As I stand in front of my American students, I look into their eyes—no, I search their eyes, and I find my answer.  Are these two worlds really that vastly different from each other?  The eyes of my students say, “look deeper, look beyond your pain, and look at mine.”  The worlds are unquestionably contrasting, but the need for love and hope in both worlds are in fact one and the same.  I need look no further than the young faces before me to see that they ache for the same things my Swazi children ache for: to be noticed, to be wanted, to be loved.  My American students’ eyes hold my answer, their eyes hold my purpose, their eyes hold my broken heart.  Some smile and joke and laugh to cover the scars; some never try because they’ve been told they’ll never be good enough; some are loud and obnoxious, overriding the sting of feeling forgotten; some are quiet and reserved, never volunteering an answer in fear of their classmates’ laughter; and all, all of them come with a wound or more that still needs healing.  Some wounds are physical, the scars of bloodied arms from a razor, the scars of self-infliction, the scars that say physical pain is better than emotional damage.  Other wounds are invisible, unless you search their eyes.  Some eyes tell of untold horrors, of abuse she has witnessed, of abuse she has endured.  Some eyes are dry from the waterfall of tears that soak his pillow at night because he can’t cry in front of anyone else.  Some eyes search mine, begging me to see what they don’t want to say.  And when their eyes can’t say it any longer, the brave ones put it on paper.  Their writing moves me, breaks me, consoles me, and shows me I do have purpose here.  They show me that their hunger is more than bread and butter, it’s for truth and love.  They show me that they aren’t so different than the ones I desperately love in Swaziland; they give me a reason to stay when my heart groans, “go.” 

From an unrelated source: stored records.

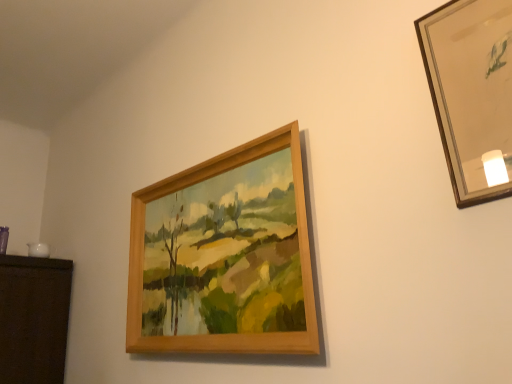
Question: From a real-world perspective, relative to wooden picture frame at upper right, positioned as the 1th picture frame in front-to-back order, is wooden frame at upper center, the first picture frame positioned from the left, vertically above or below?

Choices:
 (A) above
 (B) below

Answer: (B)

Question: From the image's perspective, is wooden frame at upper center, the first picture frame positioned from the left, located above or below wooden picture frame at upper right, positioned as the 1th picture frame in front-to-back order?

Choices:
 (A) above
 (B) below

Answer: (B)

Question: In terms of size, does wooden frame at upper center, which is counted as the second picture frame, starting from the front, appear bigger or smaller than wooden picture frame at upper right, positioned as the 1th picture frame in front-to-back order?

Choices:
 (A) big
 (B) small

Answer: (A)

Question: From a real-world perspective, is wooden picture frame at upper right, positioned as the 1th picture frame in front-to-back order, above or below wooden frame at upper center, the second picture frame from the right?

Choices:
 (A) below
 (B) above

Answer: (B)

Question: Would you say wooden picture frame at upper right, marked as the 2th picture frame in a back-to-front arrangement, is to the left or to the right of wooden frame at upper center, the second picture frame from the right, in the picture?

Choices:
 (A) left
 (B) right

Answer: (B)

Question: Considering the positions of wooden picture frame at upper right, which ranks as the 2th picture frame in left-to-right order, and wooden frame at upper center, the second picture frame from the right, in the image, is wooden picture frame at upper right, which ranks as the 2th picture frame in left-to-right order, taller or shorter than wooden frame at upper center, the second picture frame from the right,?

Choices:
 (A) short
 (B) tall

Answer: (A)

Question: In terms of width, does wooden picture frame at upper right, positioned as the 1th picture frame in front-to-back order, look wider or thinner when compared to wooden frame at upper center, which is counted as the second picture frame, starting from the front?

Choices:
 (A) thin
 (B) wide

Answer: (A)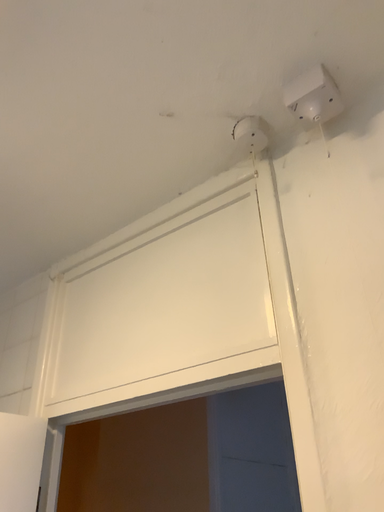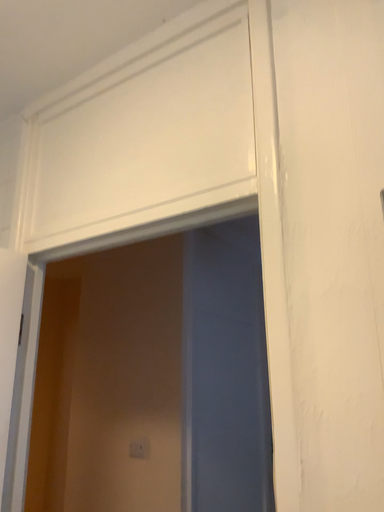
Question: How did the camera likely rotate when shooting the video?

Choices:
 (A) rotated upward
 (B) rotated downward

Answer: (B)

Maybe these worlds aren’t so vastly different from each other after all.  I was a vessel of hope for my students in Swazi; I am a vessel for healing in students’ hearts here; I was a mother to many children in Swazi, and I am tenderly nicknamed “Mama Kate” here.  Yes, my heart is split between two different worlds, but I am a teacher, a mother, and a lover all the same.   And maybe that’s the whole point.  My purpose here is not to be whole, my heart is not meant to be mine; I am called to fulfill His purpose for His people everywhere, and He means everywhere.  Therefore, I glory in my brokenness and put my heart in my heavenly home, because only then and only He can make me whole.